France ends evacuations at Kabul airport

France ended its evacuations from Taliban-controlled Afghanistan late Friday, officials said, one day after a suicide bombing left scenes of carnage outside Kabul airport. The airlift had to be stopped because “the security conditions were no longer being met at the airport”, Foreign Minister Jean-Yves Le Drian and Defence Minister Florence Parly said in the wake of Thursday’s attack, which killed scores of Afghan civilians and 13 US troops.

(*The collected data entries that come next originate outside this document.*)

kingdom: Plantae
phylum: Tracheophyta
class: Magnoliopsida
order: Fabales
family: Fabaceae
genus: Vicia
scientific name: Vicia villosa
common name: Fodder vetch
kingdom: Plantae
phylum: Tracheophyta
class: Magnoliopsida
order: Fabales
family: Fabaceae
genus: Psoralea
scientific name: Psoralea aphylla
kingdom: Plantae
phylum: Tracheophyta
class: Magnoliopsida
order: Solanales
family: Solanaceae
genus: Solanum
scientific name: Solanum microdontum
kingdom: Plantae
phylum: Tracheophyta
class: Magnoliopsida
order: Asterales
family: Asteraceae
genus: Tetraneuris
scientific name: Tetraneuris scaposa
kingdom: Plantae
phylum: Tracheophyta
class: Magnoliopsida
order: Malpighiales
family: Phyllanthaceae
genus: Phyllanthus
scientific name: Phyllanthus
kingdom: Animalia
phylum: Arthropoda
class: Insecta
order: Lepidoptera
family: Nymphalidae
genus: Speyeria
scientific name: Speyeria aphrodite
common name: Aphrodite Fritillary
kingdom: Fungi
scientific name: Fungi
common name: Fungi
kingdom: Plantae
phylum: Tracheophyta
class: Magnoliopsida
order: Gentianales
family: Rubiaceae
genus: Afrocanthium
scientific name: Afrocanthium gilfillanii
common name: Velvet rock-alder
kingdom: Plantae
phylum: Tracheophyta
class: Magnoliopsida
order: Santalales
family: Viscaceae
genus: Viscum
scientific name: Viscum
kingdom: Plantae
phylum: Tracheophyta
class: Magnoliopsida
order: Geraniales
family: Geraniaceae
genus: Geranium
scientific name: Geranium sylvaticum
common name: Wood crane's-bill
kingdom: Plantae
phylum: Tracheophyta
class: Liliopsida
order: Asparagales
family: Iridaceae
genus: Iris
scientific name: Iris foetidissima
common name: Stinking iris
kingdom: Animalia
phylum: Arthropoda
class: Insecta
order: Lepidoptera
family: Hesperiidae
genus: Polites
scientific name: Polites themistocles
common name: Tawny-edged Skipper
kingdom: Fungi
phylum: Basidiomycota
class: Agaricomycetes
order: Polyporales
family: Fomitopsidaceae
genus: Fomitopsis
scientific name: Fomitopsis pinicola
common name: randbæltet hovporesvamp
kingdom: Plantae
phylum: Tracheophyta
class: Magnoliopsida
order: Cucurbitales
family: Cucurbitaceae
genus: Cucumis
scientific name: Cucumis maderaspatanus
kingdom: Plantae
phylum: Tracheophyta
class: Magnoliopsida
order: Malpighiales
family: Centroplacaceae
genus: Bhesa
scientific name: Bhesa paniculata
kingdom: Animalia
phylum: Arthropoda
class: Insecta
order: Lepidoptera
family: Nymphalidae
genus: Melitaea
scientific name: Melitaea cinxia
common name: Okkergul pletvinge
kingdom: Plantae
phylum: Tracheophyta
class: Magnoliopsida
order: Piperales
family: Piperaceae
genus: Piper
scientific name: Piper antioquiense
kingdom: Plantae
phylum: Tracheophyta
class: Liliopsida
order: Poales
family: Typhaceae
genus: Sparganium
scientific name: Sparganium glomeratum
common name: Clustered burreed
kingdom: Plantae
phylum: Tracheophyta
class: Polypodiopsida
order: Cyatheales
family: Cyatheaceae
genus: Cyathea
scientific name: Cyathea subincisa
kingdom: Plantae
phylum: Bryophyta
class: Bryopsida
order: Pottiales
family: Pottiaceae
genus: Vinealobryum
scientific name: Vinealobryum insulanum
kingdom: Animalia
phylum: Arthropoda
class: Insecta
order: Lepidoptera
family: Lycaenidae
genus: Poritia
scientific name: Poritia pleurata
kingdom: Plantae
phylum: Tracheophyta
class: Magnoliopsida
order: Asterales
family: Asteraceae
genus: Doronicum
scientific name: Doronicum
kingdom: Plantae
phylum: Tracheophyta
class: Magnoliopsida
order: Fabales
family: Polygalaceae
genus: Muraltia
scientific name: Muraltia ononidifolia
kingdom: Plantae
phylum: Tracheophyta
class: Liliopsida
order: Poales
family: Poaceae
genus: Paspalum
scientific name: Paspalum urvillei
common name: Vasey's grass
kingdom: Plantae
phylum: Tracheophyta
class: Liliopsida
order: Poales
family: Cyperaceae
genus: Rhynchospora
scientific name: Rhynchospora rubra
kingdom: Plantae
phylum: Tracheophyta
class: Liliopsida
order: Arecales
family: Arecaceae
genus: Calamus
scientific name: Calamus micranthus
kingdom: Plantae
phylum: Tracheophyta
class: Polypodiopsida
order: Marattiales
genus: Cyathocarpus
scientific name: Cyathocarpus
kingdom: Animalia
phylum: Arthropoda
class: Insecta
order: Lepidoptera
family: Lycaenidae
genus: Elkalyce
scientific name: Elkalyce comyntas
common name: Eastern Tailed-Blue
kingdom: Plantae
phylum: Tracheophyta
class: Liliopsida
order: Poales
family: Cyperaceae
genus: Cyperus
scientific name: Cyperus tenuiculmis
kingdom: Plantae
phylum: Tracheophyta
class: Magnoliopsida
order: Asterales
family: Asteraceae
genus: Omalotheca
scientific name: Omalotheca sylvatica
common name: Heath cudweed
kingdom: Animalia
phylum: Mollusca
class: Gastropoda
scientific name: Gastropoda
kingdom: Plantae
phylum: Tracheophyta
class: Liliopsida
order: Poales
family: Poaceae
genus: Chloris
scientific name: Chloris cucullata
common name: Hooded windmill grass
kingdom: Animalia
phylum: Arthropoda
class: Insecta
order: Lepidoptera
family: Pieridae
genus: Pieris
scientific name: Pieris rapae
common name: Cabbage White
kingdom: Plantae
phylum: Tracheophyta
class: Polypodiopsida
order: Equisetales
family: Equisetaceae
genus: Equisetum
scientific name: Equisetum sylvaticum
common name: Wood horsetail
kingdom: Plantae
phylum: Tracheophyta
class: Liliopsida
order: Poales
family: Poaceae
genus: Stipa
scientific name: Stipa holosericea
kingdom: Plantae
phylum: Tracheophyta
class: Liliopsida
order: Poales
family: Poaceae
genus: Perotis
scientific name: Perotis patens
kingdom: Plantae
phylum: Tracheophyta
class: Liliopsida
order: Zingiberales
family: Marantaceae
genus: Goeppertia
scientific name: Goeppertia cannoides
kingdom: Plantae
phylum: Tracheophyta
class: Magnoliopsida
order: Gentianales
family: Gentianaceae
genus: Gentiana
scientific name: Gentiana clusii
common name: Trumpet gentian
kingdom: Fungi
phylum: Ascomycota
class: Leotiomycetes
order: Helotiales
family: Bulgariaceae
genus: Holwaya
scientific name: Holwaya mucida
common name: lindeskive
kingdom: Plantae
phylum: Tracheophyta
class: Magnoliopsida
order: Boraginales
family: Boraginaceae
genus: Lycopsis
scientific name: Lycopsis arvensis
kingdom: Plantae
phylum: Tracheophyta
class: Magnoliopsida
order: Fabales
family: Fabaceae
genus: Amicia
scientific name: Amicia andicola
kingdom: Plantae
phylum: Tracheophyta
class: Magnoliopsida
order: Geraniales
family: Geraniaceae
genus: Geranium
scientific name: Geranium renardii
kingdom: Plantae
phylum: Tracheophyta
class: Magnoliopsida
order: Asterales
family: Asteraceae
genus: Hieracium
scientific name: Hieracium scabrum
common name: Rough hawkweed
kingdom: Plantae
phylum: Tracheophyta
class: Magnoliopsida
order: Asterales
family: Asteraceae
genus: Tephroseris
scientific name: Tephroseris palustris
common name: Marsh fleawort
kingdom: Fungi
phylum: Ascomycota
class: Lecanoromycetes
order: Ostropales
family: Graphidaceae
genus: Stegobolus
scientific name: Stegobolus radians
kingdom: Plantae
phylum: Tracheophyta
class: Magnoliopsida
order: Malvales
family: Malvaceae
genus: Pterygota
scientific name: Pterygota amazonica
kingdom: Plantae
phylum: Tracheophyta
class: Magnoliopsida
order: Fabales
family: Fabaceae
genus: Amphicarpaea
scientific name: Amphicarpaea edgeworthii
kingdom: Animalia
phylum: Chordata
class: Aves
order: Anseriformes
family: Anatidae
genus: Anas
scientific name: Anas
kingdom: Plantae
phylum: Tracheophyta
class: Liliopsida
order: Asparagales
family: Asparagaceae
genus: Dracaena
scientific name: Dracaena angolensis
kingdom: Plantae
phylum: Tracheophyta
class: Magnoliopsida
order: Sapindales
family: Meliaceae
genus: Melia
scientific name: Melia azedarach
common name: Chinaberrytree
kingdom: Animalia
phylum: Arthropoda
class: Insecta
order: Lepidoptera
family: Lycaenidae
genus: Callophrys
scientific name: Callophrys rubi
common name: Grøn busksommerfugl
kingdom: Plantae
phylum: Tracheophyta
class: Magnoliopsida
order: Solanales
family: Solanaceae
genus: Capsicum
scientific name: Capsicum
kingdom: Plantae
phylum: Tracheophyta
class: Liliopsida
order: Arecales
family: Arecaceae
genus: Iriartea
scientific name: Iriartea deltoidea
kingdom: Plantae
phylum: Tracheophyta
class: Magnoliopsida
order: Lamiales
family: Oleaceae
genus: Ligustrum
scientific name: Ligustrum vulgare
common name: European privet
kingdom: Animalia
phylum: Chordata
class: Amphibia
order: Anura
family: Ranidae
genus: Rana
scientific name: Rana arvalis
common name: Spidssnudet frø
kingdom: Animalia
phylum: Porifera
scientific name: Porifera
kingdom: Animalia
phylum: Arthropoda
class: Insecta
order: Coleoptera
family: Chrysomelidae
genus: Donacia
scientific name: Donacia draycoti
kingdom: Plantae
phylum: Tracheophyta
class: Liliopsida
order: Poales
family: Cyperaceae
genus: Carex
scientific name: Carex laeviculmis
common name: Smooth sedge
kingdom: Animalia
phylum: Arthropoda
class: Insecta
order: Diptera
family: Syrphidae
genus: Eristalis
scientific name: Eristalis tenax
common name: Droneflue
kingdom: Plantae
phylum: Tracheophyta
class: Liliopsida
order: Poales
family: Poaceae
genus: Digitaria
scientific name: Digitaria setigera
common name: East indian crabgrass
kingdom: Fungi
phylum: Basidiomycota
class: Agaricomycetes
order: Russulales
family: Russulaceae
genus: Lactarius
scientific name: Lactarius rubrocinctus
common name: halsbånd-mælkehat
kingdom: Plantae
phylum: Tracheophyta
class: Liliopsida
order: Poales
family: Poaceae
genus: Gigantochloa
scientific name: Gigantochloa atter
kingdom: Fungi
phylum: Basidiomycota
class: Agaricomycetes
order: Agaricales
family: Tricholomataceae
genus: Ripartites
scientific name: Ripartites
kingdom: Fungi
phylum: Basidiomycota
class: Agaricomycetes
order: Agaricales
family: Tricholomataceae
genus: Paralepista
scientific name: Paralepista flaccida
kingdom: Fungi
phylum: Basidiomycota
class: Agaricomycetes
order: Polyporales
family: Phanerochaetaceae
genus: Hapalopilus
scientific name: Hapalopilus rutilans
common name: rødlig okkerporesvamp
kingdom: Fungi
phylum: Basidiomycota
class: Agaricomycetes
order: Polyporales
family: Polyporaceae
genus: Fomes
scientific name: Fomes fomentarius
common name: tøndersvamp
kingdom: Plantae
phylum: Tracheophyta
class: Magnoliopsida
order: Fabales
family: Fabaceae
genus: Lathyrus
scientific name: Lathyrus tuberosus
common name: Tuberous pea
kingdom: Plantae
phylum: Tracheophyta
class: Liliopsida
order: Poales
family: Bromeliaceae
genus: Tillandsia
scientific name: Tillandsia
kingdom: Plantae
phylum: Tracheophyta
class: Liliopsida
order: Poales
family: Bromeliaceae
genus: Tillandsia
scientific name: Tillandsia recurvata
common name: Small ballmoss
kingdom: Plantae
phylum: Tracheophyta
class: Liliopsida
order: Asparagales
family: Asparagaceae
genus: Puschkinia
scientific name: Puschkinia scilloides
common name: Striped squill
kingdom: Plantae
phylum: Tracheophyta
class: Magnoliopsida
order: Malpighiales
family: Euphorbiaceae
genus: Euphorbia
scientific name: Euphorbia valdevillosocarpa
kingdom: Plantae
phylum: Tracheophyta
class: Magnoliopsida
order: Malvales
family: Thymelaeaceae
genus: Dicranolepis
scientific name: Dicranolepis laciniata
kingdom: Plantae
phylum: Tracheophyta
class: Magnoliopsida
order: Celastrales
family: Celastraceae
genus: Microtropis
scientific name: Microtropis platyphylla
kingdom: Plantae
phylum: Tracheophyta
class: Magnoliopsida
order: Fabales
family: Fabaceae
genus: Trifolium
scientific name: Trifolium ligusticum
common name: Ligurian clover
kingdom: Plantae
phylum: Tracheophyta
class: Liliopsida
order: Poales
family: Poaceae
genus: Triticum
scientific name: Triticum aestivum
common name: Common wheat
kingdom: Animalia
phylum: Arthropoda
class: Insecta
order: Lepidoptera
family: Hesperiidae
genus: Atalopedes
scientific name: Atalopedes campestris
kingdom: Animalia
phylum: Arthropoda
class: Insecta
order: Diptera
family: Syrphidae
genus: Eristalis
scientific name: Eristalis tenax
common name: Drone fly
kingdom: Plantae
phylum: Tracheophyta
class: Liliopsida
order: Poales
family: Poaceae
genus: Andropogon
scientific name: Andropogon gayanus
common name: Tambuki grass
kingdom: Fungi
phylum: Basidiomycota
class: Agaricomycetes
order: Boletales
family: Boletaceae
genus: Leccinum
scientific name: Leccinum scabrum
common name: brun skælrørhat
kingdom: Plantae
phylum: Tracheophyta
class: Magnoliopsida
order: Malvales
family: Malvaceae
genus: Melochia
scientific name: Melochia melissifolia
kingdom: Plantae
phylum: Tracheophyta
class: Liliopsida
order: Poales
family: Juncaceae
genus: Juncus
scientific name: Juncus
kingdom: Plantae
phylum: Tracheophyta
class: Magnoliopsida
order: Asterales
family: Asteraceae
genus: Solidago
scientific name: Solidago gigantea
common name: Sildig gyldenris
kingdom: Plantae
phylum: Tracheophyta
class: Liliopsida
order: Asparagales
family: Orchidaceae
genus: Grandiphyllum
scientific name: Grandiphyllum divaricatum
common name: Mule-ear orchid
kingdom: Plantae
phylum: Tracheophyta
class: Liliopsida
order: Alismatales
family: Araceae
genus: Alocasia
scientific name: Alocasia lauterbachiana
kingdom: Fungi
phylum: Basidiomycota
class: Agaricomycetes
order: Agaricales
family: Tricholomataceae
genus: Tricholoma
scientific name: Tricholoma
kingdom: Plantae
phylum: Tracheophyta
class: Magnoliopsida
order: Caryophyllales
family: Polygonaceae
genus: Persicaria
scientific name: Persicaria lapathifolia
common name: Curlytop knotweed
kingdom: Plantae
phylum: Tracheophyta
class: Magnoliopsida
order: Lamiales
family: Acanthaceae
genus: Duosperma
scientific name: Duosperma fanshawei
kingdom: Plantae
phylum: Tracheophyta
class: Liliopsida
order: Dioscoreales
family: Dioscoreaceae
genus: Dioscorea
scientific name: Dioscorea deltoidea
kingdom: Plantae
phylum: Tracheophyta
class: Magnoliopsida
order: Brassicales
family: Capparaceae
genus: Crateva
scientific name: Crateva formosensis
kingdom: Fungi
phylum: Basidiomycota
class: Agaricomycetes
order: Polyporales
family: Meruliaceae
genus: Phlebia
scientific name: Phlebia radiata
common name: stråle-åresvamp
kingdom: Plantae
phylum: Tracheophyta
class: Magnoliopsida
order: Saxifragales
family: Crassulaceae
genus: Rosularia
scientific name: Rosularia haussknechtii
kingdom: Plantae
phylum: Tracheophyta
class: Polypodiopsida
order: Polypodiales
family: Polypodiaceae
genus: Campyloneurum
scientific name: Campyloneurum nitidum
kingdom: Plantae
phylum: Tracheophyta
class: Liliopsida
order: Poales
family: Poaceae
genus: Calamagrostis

The ministers announced that evacuations drew to a close with nearly 3,000 transferred out of Afghanistan. In a statement, the ministers blamed the lack of security on the “rapid disengagement of the American forces”. “The team at France’s embassy in Kabul reached Abu Dhabi before returning to France,” the statement said, suggesting that Ambassador David Martinon was returning home, too. A French base in Abu Dhabi has been the transit points for French evacuees before heading to Paris. President Emmanuel Macron had said on Thursday that the ambassador and other diplomatic staff would leave Kabul ‘in the next few days’ aboard one of the last French flights out. He said the ambassador would maintain his posting but ‘for security reasons he will be operating from Paris’ for the time being. France has called for setting up humanitarian operations to assist the thousands of Afghan nationals who failed to get a flight out to leave by other means. A French delegation met Thursday with Taliban representatives with the talks centring on the situation at the Kabul airport and the airlift operations, the ministers said.